Poster
Fast Convergence of Belief Propagation to Global Optima: Beyond Correlation Decay
Frederic Koehler

Wed Dec 11th 10:45 AM -- 12:45 PM @ East Exhibition Hall B + C #174
Belief propagation is a fundamental message-passing algorithm for probabilistic reasoning and inference in graphical models. While it is known to be exact on trees, in most applications belief propagation is run on graphs with cycles. Understanding
the behavior of loopy'' belief propagation has been a major challenge for researchers in machine learning and other fields, and positive convergence results for BP are known under strong assumptions which imply the underlying graphical model exhibits decay of correlations.
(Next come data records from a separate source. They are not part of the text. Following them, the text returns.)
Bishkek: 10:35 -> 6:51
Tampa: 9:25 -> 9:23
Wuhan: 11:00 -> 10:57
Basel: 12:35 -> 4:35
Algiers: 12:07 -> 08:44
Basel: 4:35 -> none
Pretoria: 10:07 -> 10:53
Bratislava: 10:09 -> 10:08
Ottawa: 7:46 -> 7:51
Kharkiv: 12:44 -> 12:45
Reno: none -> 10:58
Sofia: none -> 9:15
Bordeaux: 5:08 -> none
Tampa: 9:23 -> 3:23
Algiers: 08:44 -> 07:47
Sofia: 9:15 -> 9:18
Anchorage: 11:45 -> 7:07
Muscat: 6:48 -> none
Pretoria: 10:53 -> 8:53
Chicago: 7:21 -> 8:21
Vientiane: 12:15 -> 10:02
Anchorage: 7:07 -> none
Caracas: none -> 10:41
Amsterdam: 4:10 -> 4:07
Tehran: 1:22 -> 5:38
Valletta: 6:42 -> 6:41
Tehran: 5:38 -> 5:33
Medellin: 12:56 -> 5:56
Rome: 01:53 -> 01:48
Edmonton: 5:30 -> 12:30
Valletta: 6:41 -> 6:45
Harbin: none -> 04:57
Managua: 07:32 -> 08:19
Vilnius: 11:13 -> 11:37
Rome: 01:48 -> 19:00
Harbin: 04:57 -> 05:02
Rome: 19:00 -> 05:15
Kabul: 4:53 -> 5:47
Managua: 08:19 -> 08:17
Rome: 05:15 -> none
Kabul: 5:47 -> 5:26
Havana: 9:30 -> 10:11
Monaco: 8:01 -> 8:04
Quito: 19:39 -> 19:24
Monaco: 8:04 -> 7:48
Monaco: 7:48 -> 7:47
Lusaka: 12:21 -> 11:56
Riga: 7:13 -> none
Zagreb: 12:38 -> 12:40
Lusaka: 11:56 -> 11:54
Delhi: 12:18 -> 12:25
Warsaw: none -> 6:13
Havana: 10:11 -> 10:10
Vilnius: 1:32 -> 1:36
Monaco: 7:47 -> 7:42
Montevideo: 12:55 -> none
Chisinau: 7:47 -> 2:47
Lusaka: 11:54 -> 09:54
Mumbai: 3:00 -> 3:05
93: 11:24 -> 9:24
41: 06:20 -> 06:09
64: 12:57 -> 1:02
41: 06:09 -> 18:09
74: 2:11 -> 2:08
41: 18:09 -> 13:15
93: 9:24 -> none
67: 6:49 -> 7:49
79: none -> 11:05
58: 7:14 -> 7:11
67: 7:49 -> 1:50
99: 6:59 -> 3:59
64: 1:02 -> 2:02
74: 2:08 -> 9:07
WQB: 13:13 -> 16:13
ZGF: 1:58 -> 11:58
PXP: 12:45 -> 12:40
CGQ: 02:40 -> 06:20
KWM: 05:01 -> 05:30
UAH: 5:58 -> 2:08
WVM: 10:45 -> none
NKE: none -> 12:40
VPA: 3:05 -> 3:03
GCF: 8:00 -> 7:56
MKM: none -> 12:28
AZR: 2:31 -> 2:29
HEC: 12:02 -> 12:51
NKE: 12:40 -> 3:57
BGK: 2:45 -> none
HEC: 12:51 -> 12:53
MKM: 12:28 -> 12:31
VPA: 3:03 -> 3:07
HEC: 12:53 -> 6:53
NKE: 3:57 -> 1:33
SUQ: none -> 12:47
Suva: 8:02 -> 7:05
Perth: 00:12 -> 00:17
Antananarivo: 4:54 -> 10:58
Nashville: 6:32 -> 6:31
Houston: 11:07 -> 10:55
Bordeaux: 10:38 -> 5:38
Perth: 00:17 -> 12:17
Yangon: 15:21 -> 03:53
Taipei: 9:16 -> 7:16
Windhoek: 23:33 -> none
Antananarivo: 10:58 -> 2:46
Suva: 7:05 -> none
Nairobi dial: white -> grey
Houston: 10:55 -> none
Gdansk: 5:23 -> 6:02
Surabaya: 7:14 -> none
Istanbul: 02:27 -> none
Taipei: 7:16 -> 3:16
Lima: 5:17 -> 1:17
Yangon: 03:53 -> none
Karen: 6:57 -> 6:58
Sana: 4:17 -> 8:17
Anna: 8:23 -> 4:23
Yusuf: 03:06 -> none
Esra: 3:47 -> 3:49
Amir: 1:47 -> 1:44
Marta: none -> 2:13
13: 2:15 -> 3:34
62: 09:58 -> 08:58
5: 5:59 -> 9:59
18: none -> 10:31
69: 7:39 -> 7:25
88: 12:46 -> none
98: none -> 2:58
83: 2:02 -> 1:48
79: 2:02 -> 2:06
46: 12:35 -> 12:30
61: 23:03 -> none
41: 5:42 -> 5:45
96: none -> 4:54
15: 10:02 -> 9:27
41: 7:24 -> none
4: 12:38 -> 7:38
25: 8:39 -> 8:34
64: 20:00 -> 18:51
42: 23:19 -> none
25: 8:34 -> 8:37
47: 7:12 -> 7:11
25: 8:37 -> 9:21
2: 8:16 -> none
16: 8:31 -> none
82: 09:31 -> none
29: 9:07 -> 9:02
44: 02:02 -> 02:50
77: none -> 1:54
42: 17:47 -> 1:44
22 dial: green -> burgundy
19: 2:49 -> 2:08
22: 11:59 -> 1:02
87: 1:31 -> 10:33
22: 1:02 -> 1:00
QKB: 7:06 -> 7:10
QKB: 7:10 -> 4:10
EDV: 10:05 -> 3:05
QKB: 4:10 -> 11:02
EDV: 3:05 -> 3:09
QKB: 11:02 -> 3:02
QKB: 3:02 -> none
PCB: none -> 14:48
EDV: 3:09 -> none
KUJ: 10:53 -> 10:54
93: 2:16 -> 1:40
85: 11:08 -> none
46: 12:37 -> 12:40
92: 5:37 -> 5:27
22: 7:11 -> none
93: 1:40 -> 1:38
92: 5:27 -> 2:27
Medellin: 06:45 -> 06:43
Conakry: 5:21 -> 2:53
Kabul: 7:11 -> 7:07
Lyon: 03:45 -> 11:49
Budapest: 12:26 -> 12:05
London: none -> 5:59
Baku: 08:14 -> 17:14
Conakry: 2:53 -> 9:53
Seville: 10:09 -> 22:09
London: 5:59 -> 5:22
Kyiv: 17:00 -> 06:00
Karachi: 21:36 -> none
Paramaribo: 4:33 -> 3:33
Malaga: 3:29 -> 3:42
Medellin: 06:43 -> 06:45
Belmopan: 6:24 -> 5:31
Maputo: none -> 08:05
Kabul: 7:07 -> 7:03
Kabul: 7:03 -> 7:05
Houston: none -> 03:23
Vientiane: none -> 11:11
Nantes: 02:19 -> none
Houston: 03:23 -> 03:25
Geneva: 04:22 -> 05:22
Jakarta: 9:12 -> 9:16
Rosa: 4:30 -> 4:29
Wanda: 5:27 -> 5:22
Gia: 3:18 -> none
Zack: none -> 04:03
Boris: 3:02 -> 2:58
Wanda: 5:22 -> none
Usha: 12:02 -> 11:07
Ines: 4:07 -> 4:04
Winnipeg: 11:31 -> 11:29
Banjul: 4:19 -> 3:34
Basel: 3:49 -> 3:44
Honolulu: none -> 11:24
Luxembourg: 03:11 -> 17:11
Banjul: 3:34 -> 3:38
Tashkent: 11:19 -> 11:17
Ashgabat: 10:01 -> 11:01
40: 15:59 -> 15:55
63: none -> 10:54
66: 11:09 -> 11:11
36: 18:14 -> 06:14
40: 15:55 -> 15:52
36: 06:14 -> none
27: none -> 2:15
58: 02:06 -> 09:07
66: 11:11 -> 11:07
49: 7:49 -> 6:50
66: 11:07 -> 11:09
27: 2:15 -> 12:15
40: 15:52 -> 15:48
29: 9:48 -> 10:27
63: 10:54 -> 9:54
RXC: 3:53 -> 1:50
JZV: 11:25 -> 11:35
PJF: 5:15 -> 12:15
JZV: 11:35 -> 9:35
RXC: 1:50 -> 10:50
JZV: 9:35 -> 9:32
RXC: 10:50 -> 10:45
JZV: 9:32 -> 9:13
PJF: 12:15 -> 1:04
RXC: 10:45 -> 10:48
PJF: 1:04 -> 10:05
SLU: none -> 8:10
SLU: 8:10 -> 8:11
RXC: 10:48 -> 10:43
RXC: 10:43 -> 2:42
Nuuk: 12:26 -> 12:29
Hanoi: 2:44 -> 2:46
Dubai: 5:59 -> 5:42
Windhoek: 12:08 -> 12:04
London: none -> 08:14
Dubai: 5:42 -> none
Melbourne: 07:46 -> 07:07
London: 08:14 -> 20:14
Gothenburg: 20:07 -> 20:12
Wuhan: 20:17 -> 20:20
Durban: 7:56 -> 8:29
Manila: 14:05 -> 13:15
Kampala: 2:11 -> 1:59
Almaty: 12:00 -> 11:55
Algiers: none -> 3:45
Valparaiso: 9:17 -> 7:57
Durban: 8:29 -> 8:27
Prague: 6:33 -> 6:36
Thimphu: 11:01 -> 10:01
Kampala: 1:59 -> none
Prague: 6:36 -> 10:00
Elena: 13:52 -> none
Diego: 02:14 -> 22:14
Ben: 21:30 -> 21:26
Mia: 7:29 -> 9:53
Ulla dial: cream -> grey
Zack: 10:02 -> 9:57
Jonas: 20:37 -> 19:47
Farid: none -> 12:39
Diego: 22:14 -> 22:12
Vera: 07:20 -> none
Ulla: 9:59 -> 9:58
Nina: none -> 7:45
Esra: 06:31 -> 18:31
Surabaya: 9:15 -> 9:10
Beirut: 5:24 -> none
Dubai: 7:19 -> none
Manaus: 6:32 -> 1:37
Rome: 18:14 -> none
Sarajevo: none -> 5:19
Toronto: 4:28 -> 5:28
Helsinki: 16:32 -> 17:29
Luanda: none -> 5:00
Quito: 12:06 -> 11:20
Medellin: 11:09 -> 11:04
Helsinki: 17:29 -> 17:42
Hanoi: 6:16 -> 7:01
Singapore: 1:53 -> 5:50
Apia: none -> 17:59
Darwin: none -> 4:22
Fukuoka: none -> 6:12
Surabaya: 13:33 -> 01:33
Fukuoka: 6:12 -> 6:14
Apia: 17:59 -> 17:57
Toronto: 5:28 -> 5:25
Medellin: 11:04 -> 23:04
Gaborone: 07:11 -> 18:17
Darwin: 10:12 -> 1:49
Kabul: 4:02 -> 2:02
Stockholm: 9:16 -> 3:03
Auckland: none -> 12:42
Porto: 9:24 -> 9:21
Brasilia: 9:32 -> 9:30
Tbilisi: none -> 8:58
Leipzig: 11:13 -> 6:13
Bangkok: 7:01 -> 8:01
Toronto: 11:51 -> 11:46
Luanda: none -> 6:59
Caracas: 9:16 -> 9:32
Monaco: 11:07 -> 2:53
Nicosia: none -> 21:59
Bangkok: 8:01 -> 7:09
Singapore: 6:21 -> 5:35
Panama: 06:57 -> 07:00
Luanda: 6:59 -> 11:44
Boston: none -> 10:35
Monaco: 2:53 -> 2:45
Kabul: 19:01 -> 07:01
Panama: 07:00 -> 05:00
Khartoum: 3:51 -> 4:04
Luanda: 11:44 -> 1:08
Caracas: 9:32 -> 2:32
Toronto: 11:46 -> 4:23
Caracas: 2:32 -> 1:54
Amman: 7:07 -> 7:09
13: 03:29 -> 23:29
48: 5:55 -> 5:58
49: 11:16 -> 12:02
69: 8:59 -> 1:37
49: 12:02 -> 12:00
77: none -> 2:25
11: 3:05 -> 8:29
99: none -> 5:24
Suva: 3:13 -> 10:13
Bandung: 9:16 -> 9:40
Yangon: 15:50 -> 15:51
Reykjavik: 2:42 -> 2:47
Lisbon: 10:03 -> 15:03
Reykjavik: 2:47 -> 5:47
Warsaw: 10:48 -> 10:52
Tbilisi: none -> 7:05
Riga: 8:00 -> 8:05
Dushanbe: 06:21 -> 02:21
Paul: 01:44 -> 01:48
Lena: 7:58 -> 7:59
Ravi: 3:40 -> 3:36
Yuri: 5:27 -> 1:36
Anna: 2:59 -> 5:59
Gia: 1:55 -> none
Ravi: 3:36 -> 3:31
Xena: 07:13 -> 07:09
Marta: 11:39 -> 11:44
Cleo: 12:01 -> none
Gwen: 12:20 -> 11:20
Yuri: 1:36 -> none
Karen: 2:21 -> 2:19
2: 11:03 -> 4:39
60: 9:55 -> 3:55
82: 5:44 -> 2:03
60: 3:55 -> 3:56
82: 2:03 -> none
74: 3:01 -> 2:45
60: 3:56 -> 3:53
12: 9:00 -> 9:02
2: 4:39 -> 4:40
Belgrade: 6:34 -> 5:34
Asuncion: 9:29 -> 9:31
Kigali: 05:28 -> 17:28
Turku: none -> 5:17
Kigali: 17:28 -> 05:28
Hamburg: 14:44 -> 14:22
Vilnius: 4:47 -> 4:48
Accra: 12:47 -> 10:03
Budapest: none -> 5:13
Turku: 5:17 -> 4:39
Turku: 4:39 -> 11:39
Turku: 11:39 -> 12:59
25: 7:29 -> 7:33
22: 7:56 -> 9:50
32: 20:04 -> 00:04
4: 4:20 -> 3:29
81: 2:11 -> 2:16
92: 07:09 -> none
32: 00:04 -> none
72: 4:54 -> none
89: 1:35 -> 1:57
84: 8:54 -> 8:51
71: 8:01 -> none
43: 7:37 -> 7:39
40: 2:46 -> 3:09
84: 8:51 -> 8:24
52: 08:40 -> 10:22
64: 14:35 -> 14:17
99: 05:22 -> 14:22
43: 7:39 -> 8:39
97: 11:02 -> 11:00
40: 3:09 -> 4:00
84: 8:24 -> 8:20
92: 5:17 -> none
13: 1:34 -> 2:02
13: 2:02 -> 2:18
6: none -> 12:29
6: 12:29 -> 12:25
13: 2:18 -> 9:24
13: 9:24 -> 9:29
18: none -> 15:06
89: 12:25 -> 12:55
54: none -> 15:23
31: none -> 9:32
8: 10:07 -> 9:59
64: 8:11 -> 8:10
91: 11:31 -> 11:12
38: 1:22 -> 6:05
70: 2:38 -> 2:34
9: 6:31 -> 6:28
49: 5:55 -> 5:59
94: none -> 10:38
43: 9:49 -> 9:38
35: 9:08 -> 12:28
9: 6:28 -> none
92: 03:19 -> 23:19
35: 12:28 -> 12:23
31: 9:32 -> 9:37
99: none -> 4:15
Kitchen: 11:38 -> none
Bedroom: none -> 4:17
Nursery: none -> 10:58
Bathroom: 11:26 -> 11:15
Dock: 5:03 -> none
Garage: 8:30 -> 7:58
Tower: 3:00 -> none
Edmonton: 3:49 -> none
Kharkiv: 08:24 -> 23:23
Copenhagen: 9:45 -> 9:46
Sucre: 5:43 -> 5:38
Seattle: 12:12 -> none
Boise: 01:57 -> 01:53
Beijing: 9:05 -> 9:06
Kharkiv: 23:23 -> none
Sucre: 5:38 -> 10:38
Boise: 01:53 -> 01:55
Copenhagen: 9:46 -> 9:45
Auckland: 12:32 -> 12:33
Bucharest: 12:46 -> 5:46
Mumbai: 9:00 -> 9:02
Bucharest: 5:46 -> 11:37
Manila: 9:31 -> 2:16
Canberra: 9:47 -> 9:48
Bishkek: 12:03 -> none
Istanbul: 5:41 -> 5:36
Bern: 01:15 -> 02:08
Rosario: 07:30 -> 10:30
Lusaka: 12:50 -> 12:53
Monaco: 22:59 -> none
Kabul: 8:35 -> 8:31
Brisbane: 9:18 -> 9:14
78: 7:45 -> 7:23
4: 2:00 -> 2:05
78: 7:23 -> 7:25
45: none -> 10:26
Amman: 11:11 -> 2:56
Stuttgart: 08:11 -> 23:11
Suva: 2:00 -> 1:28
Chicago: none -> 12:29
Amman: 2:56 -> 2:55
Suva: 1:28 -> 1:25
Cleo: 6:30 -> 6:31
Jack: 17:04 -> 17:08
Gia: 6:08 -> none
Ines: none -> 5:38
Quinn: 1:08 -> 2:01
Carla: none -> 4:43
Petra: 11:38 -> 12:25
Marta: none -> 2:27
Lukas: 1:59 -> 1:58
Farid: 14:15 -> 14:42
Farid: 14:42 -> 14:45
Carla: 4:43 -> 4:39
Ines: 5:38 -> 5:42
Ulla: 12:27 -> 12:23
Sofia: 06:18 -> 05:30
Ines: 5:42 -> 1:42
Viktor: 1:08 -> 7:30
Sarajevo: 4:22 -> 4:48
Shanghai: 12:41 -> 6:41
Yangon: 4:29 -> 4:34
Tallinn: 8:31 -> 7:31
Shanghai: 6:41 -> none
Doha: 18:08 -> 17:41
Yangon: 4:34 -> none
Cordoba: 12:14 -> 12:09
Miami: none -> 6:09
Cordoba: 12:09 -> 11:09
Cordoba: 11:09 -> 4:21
We show, building on previous work of Dembo and Montanari, that under a natural initialization BP converges quickly to the global optimum of the Bethe free energy for Ising models on arbitrary graphs, as long as the Ising model is \emph{ferromagnetic} (i.e. neighbors prefer to be aligned). This holds even though such models can exhibit long range correlations and may have multiple suboptimal BP fixed points. We also show an analogous result for iterating the (naive) mean-field equations; perhaps surprisingly, both results are dimension-free in the sense that a constant number of iterations already provides a good estimate to the Bethe/mean-field free energy.